== WHAT YOU ARE ASKED TO DO ==
The response must consist of each line in the listing that has the word "canard" in it.

== SOURCE MATERIAL ==
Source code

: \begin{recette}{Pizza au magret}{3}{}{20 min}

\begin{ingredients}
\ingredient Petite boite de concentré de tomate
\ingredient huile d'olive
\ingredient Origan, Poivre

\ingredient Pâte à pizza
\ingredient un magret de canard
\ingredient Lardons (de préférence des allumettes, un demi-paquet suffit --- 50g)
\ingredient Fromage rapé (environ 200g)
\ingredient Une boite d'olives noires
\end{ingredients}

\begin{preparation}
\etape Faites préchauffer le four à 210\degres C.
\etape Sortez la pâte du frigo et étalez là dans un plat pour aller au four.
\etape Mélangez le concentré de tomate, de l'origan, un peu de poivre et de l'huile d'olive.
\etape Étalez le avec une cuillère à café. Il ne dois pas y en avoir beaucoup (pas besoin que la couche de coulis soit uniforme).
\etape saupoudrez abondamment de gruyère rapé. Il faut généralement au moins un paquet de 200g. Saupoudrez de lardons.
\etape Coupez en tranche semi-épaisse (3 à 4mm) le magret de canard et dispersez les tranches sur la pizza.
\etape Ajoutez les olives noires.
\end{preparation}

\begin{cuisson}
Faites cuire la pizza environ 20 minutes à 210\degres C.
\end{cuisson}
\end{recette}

== RESPONSE AREA ==
\ingredient un magret de canard
\etape Coupez en tranche semi-épaisse (3 à 4mm) le magret de canard et dispersez les tranches sur la pizza.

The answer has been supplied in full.